State Sen. Owen Hill will host a tele-press conference Monday to help generate support for the confirmation of Betsy DeVos, Donald Trump’s choice to head the department of education.
Hill, a Republican from Colorado Springs, chairs of Senate’s education committee and has been a leading school choice advocate at the Capitol for years and a champion of DeVos since she was nominated this month.
“She’s actually kind of new to the national education stage,” he told The Colorado Statesman. “So we want to talk about it, talk about some of her accomplishments, talk about the affordance of choice within public schools as a way to strengthen the public school system.”
Monday’s telepresser is aimed at countering the intense protest campaign opposed to the DeVos candidacy that has clogged phone lines and email accounts at U.S. Senate offices this week, including the office of Colorado Democratic U.S. Sen. Michael Bennet.
Bennet is a member of the Senate’s Committee on Health, Education and Labor, which is tasked with approving the DeVos nomination before it can move to the full Senate for a vote.
Critics of DeVos point to positions they say are at odds with public education, her lack of experience in government and with school teaching and administration, her open support for religious education and the fact that she has given millions of her family fortune in political donations and perhaps to some of the lawmakers who may be voting on her nomination.
Hill said he thought DeVos was unfairly “sandbagged” during hearings this week and that she’s just the kind of outsider who could shake up the department and bring great benefits to the nation’s state school systems.
“That was wrong, how they sandbagged her during the hearings. The fact is, we need an outsider, someone who can bring fresh thinking.
“It’s national school choice week, this week,” he said. “Many folks say school choice is anti-public schools. We want to say that’s completely wrong. I think it’s just another public option. The more options we have, the stronger the whole system.
“I think DeVos brings that perspective… I mean, Republicans and Democrats, everyone I talk to says, ‘Look, Colorado should be doing a Colorado thing — and the more Washington, DC, can do to give us more responsibility and resources to do that, that’s good.’ I think we’re all in agreement on that front.”
Colorado has long been a battleground in education policy wars. School boards have worked at the cutting edge of the reform movement — where experiments in student testing, teacher evaluation, vouchers, privatization and choice have fueled passionate debate. Board elections routinely draw the eye of national education interests and vast sums of campaign money.
“The Colorado thing is everything, that’s what’s great about it,” Hill said. “We got traditional public schools.

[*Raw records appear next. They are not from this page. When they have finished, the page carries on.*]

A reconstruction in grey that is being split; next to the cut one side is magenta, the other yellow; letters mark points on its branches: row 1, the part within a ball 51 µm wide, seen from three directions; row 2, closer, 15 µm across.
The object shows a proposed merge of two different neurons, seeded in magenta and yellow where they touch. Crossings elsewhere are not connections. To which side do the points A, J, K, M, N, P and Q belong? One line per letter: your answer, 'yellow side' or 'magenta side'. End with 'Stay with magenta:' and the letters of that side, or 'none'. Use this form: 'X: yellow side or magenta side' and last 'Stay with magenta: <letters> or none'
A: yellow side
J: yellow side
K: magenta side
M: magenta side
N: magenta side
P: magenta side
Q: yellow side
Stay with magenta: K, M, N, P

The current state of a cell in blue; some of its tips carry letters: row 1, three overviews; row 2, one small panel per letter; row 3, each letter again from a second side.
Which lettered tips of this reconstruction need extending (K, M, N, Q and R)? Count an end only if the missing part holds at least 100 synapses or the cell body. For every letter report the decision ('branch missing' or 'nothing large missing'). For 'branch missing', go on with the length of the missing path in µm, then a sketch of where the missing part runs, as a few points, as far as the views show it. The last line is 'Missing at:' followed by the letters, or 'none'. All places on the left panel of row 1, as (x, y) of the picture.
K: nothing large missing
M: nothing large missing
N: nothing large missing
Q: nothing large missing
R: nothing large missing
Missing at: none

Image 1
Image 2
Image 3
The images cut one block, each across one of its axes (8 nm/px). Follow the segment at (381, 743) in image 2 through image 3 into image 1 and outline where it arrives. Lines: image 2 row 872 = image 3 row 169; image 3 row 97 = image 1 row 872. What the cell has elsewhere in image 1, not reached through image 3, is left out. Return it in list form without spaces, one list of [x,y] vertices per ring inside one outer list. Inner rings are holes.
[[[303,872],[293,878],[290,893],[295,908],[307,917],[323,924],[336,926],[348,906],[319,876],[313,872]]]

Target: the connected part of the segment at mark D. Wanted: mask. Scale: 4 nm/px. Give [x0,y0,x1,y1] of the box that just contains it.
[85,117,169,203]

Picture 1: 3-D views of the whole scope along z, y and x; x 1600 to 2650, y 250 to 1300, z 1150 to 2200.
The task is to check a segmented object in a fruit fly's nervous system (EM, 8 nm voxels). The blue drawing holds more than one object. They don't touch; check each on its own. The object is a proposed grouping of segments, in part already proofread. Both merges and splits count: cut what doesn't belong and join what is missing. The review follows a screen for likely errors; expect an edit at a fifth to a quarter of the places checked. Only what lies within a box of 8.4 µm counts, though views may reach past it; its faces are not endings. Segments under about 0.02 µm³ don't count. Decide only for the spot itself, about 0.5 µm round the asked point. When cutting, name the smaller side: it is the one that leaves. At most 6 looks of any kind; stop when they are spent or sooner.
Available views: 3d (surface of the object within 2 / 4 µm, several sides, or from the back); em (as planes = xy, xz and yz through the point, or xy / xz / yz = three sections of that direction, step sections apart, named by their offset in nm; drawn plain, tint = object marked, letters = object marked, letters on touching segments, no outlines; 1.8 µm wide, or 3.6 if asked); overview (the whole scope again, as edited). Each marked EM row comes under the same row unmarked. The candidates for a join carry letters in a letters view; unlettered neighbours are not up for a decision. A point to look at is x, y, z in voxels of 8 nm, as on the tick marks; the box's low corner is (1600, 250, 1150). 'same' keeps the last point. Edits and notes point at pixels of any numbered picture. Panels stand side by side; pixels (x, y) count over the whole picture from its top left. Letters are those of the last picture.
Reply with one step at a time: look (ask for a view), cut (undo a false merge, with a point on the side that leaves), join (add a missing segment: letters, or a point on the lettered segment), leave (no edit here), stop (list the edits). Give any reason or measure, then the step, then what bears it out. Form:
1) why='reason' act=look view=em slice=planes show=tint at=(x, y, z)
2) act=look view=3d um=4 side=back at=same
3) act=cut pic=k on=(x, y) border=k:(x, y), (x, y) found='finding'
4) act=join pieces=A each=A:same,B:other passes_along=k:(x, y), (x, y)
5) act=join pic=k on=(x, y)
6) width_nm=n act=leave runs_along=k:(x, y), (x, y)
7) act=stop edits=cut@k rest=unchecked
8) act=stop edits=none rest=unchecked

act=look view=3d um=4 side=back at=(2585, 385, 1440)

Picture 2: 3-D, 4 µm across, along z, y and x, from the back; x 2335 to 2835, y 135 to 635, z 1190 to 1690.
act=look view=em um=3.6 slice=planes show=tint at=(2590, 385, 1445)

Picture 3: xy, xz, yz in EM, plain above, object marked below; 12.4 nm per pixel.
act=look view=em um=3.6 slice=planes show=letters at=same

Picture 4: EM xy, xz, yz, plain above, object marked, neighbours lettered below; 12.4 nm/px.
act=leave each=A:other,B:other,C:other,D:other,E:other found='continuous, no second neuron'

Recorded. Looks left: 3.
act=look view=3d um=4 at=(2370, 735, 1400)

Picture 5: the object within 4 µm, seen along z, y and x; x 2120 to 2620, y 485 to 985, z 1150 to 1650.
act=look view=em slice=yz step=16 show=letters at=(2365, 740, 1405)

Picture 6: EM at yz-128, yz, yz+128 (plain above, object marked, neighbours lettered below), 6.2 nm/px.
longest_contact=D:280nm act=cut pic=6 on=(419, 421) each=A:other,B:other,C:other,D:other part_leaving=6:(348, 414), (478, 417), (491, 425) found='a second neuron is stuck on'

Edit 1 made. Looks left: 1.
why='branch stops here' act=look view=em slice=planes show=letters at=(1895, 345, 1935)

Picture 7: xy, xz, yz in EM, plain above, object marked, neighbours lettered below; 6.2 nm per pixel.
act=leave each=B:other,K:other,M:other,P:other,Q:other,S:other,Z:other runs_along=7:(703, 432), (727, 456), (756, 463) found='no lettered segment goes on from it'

We got public charter schools. We got private schools. We got home schools. You got early colleges. We’ve got all these different cool programs going on here. Let us keep doing our thing. Let parents, students and teachers make those decisions. That’s what makes our system so strong.
“But whatever we’re doing here in Colorado, that’s maybe not what they should be doing in California or Kentucky,” Hill said. “Success at the federal level means empowering different sates. The more successful DeVos is, the more empowered we are in Colorado to spend our own money and in our own way for our own progress.”
Hill will be joined on the call by Gerard Robinson, a fellow at the conservative American Enterprise Institute, and Mike Miles, head of Pike Peak Prep, a charter school program.
*Edit note: An earlier version of this story published the conference press release under the assumption the event was a tele-town hall. In fact, the call is intended only for members of the media.